Stored data entries
*** Block opens ***

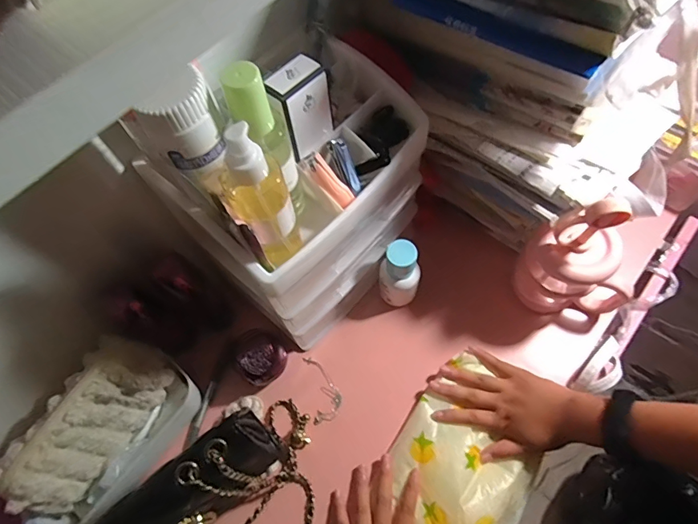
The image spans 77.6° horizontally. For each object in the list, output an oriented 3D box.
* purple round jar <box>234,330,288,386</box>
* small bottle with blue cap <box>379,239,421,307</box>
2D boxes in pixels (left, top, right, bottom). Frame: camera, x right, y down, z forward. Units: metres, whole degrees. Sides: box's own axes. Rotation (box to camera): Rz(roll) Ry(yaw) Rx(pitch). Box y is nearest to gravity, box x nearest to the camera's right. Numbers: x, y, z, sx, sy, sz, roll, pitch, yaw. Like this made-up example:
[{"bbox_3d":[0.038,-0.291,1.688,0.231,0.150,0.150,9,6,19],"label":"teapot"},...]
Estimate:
[{"bbox_3d":[-0.107,0.118,0.539,0.053,0.074,0.055,-1,64,2],"label":"purple round jar"},{"bbox_3d":[0.063,0.016,0.545,0.048,0.104,0.043,9,65,7],"label":"small bottle with blue cap"}]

*** Block closes ***

ASSIGNMENT: Return every record exactly, minus the pictures.

ANSWER TO THIS PROBLEM:
The image spans 77.6° horizontally. For each object in the list, output an oriented 3D box.
* purple round jar <box>234,330,288,386</box>
* small bottle with blue cap <box>379,239,421,307</box>
2D boxes in pixels (left, top, right, bottom). Frame: camera, x right, y down, z forward. Units: metres, whole degrees. Sides: box's own axes. Rotation (box to camera): Rz(roll) Ry(yaw) Rx(pitch). Box y is nearest to gravity, box x nearest to the camera's right. Numbers: x, y, z, sx, sy, sz, roll, pitch, yaw. Like this made-up example:
[{"bbox_3d":[0.038,-0.291,1.688,0.231,0.150,0.150,9,6,19],"label":"teapot"},...]
Estimate:
[{"bbox_3d":[-0.107,0.118,0.539,0.053,0.074,0.055,-1,64,2],"label":"purple round jar"},{"bbox_3d":[0.063,0.016,0.545,0.048,0.104,0.043,9,65,7],"label":"small bottle with blue cap"}]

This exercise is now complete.